According to Edgar, Jim Hendricks crafted the 8-foot-long sled in 1980 and it is labeled serial number 696, the last one Jim Hendricks made.

Edgar said he will use the jig to repair and rebuild many of the Sun Valley Ski Patrol’s current fleet of about 20 toboggans, at the patrol’s request. According to patrolman Mike Dessler, who is responsible for general maintenance of the fleet, Edgar’s purchase of the jig is a timely blessing. 

“With Toddboggan going out of business, what would we have done to rebuild the old toboggans?” he said. “The stars aligned when Randy bought the jig.”

Edgar said several of the Ski Patrol’s rescue toboggans are more than 30 years old and many of the wooden bases need to be rebuilt.

“I think it’s great that Sun Valley Rescue Toboggans will be made in the valley again,” Ski Patrol Director Mike Lloyd said.


Toboggan inventor reveals design process

At the top of Bald Mountain on Friday, Sun Valley rescue toboggan inventor and former Ski Patrol Director Nelson Bennett, 98, regaled Edgar and several ski patrolmen with a knee-slapping oral history of how he developed the sled during 1946 and ’47.

Though Bennett did not invent the rescue sled itself, his design greatly improved operator control and patient comfort, and his innovations remain in use today.

“You see these fins?” he said, grabbing one of the toboggans and tossing it over with surprising strength. “You know where they came from? The dump.”

Bennett said much of the time involved in developing his sled was focused on constructing a fin system to keep the sled behind the operator, as opposed to sliding away down the hill.

“I took some garbage to the dump one day, saw a box spring frame, and thought, ‘That would make a perfect fin,’” he said. “The first design was just one long fin in the middle at the back of the sled. It didn’t work. Then I cut that fin in two and put one piece on either side at the back of the sled. That worked great.”

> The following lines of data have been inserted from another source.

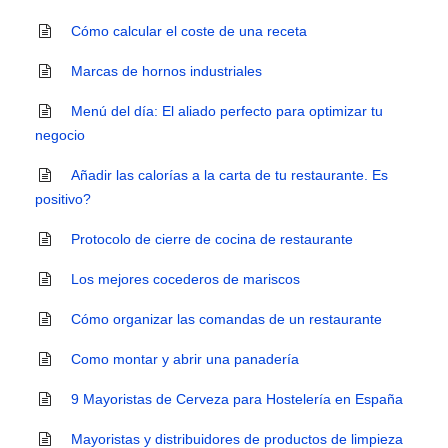
Cómo calcular el coste de una receta
Marcas de hornos industriales
Menú del día: El aliado perfecto para optimizar tu
negocio
Añadir las calorías a la carta de tu restaurante. Es
positivo?
Protocolo de cierre de cocina de restaurante
Los mejores cocederos de mariscos
Cómo organizar las comandas de un restaurante
Como montar y abrir una panadería
9 Mayoristas de Cerveza para Hostelería en España
Mayoristas y distribuidores de productos de limpieza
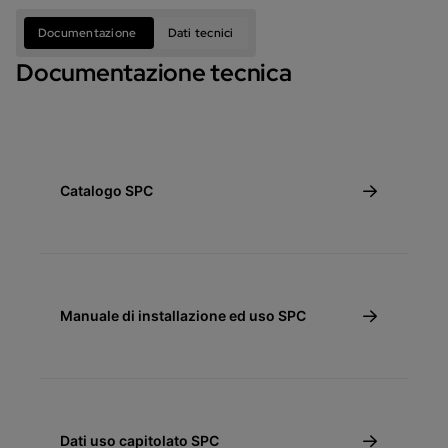
Documentazione
Dati tecnici
Documentazione tecnica
Catalogo SPC
Manuale di installazione ed uso SPC
Dati uso capitolato SPC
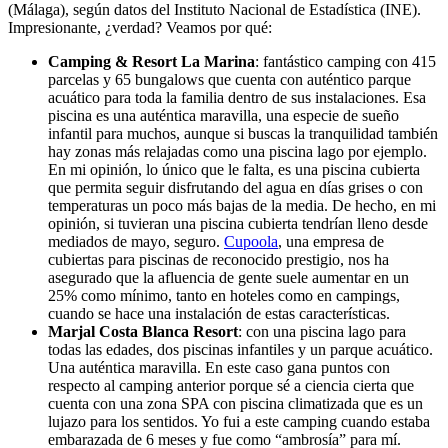
(Málaga), según datos del Instituto Nacional de Estadística (INE).
Impresionante, ¿verdad? Veamos por qué:
Camping & Resort La Marina
: fantástico camping con 415
parcelas y 65 bungalows que cuenta con auténtico parque
acuático para toda la familia dentro de sus instalaciones. Esa
piscina es una auténtica maravilla, una especie de sueño
infantil para muchos, aunque si buscas la tranquilidad también
hay zonas más relajadas como una piscina lago por ejemplo.
En mi opinión, lo único que le falta, es una piscina cubierta
que permita seguir disfrutando del agua en días grises o con
temperaturas un poco más bajas de la media. De hecho, en mi
opinión, si tuvieran una piscina cubierta tendrían lleno desde
mediados de mayo, seguro.
Cupoola
, una empresa de
cubiertas para piscinas de reconocido prestigio, nos ha
asegurado que la afluencia de gente suele aumentar en un
25% como mínimo, tanto en hoteles como en campings,
cuando se hace una instalación de estas características.
Marjal Costa Blanca Resort
: con una piscina lago para
todas las edades, dos piscinas infantiles y un parque acuático.
Una auténtica maravilla. En este caso gana puntos con
respecto al camping anterior porque sé a ciencia cierta que
cuenta con una zona SPA con piscina climatizada que es un
lujazo para los sentidos. Yo fui a este camping cuando estaba
embarazada de 6 meses y fue como “ambrosía” para mí.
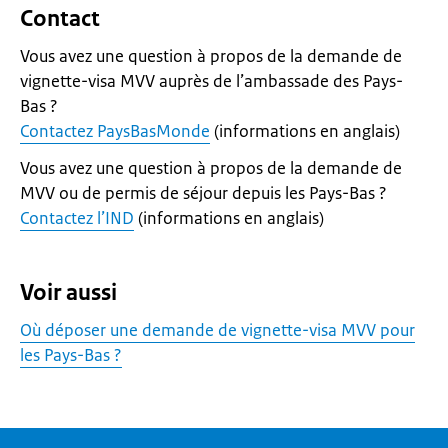
Contact
Vous avez une question à propos de la demande de
vignette-visa MVV auprès de l’ambassade des Pays-
Bas ?
Contactez PaysBasMonde
(informations en anglais)
Vous avez une question à propos de la demande de
MVV ou de permis de séjour depuis les Pays-Bas ?
Contactez l’IND
(informations en anglais)
Voir aussi
Où déposer une demande de vignette-visa MVV pour
les Pays-Bas ?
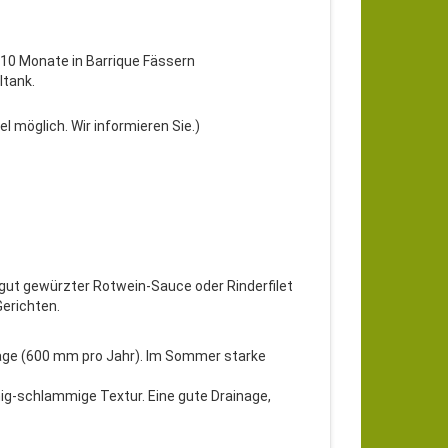
10 Monate in Barrique Fässern
ltank.
 möglich. Wir informieren Sie.)
 gut gewürzter Rotwein-Sauce oder Rinderfilet
erichten.
läge (600 mm pro Jahr). Im Sommer starke
mig-schlammige Textur. Eine gute Drainage,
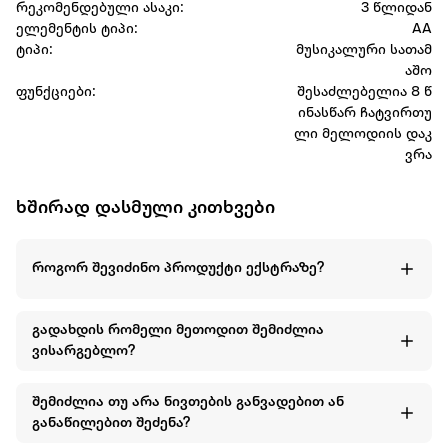
რეკომენდებული ასაკი:
3 წლიდან
ელემენტის ტიპი:
AA
ტიპი:
მუსიკალური სათამ
აშო
ფუნქციები:
შესაძლებელია 8 წ
ინასწარ ჩატვირთუ
ლი მელოდიის დაკ
ვრა
ხშირად დასმული კითხვები
როგორ შევიძინო პროდუქტი ექსტრაზე?
გადახდის რომელი მეთოდით შემიძლია
ვისარგებლო?
შემიძლია თუ არა ნივთების განვადებით ან
განაწილებით შეძენა?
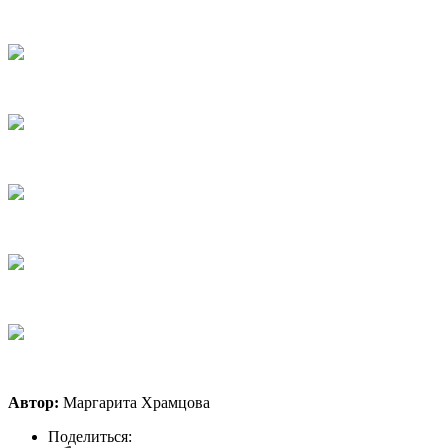
Автор:
Маргарита Храмцова
Поделиться:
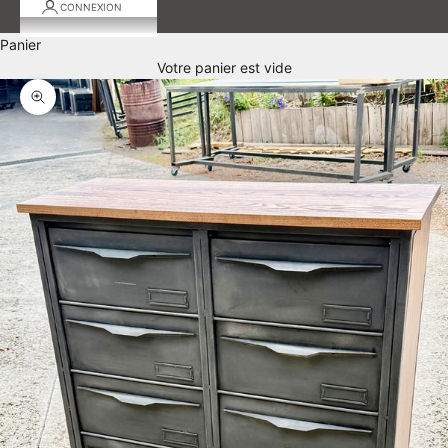
CONNEXION
Panier
Votre panier est vide
Zoomer sur l'image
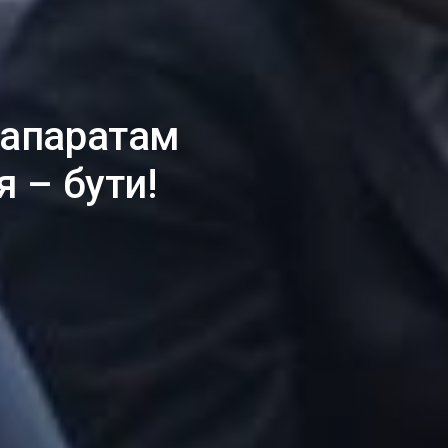
 апаратам
я – бути!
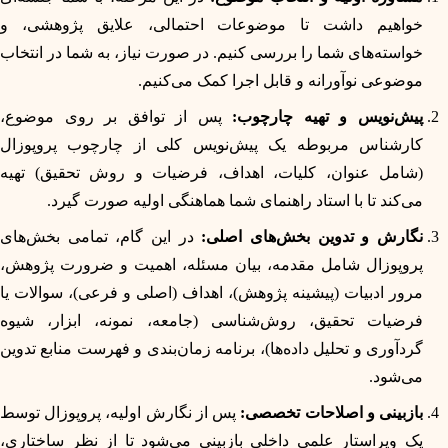
خواهیم داشت تا موضوعات احتمالی، علایق پژوهشی، و
خواسته‌های شما را بررسی کنیم. در صورت نیاز، به شما در انتخاب
موضوعی نوآورانه و قابل اجرا کمک می‌کنیم.
پیش‌نویس و تهیه چارچوب:
پس از توافق بر روی موضوع،
کارشناس مربوطه یک پیش‌نویس کلی از چارچوب پروپوزال
(شامل عنوان، کلیات، اهداف، فرضیات و روش تحقیق) تهیه
می‌کند تا با استاد راهنمای شما هماهنگی اولیه صورت گیرد.
نگارش و تدوین بخش‌های اصلی:
در این گام، تمامی بخش‌های
پروپوزال شامل مقدمه، بیان مسئله، اهمیت و ضرورت پژوهش،
مرور ادبیات (پیشینه پژوهش)، اهداف (اصلی و فرعی)، سوالات یا
فرضیات تحقیق، روش‌شناسی (جامعه، نمونه، ابزار، شیوه
گردآوری و تحلیل داده‌ها)، برنامه زمان‌بندی و فهرست منابع تدوین
می‌شود.
بازبینی و اصلاحات تخصصی:
پس از نگارش اولیه، پروپوزال توسط
یک ویراستار علمی داخلی بازبینی می‌شود تا از نظر ساختاری،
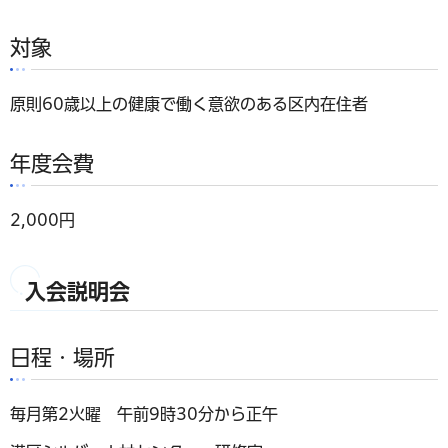
対象
原則60歳以上の健康で働く意欲のある区内在住者
年度会費
2,000円
入会説明会
日程・場所
毎月第2火曜 午前9時30分から正午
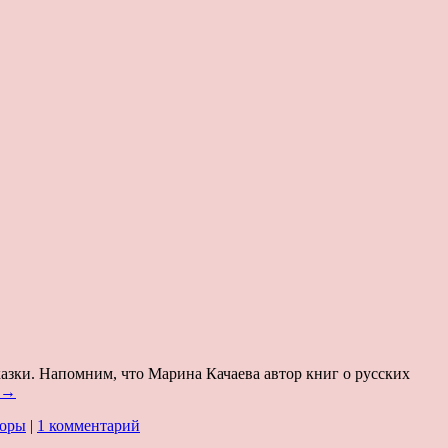
азки. Напомним, что Марина Качаева автор книг о русских
→
зоры
|
1 комментарий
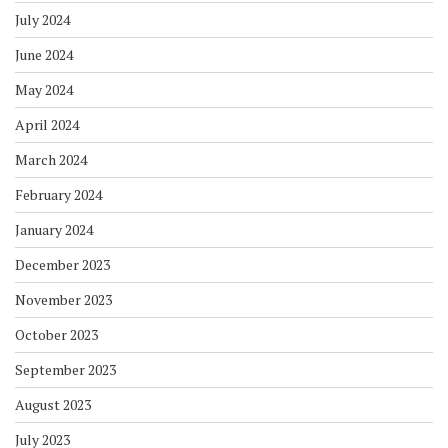
July 2024
June 2024
May 2024
April 2024
March 2024
February 2024
January 2024
December 2023
November 2023
October 2023
September 2023
August 2023
July 2023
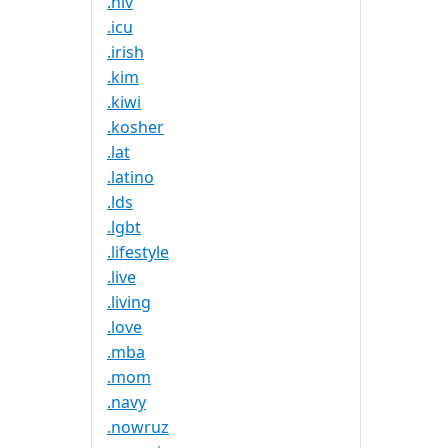
.hiv
.icu
.irish
.kim
.kiwi
.kosher
.lat
.latino
.lds
.lgbt
.lifestyle
.live
.living
.love
.mba
.mom
.navy
.nowruz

Another problem Bennett overcame was how to engineer an effective braking system. He said he was testing his design one day when it suddenly started to pick up speed at an alarming rate before he managed to regain control.

“You better believe I was thinking the whole time about what I could come up with to slow the thing down!” he said.

Bennett’s solution was to install a chain under the sled’s nose that contacts the snow only when the operator pushes down on the poles used to pull the sled. The resulting friction stops the sled.

Bennett’s most groundbreaking innovation however, the one that makes the Sun Valley-style sled unique, is the basket-like “stokes litter” that he incorporated to hold passengers more comfortably and securely.

“The litter allows the sled to snake over the snow without transferring the energy to the patient,” he said. “It’s a Cadillac ride down the hill. The wood flexes more than cheaper materials such as fiberglass, and that also contributes to the comfort.”

Bennett said he never pursued a patent or business opportunity based on his innovations, which is why Jim Hendricks was able to use his design.

“I gave the plans to the National Ski Patrol,” he said. “I thought, ‘What the hell. It’s been working well for us, maybe it’ll work well for other ski patrols too.’”

Lloyd said Sun Valley-style toboggans are currently used by about 10 ski patrols across the country.

Before Bennett left the top of Baldy, Edgar invited him to his shop, joking that he needed a “helper” to rebuild the Ski Patrol’s sleds. Bennett accepted the invitation to visit, but politely declined the job offer.

“I’m not going to work anymore,” he said.